**** RECORDS SHOWN
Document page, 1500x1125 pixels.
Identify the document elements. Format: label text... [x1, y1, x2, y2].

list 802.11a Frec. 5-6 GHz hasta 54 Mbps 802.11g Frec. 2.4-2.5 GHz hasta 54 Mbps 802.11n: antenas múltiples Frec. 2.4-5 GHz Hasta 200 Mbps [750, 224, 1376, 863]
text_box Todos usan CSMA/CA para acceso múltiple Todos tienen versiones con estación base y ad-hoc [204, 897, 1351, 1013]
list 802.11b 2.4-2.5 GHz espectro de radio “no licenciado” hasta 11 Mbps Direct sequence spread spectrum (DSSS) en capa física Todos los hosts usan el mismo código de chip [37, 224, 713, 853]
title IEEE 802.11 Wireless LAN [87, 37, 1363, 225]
********
WORK TO DO:
Present the lines from the start of the records through the line containing "text_box Todos usan" as a JSON list of strings, one string per line, with blank lines omitted.

THE ANSWER:
[
  "Document page, 1500x1125 pixels.",
  "Identify the document elements. Format: label text... [x1, y1, x2, y2].",
  "list 802.11a Frec. 5-6 GHz hasta 54 Mbps 802.11g Frec. 2.4-2.5 GHz hasta 54 Mbps 802.11n: antenas múltiples Frec. 2.4-5 GHz Hasta 200 Mbps [750, 224, 1376, 863]",
  "text_box Todos usan CSMA/CA para acceso múltiple Todos tienen versiones con estación base y ad-hoc [204, 897, 1351, 1013]"
]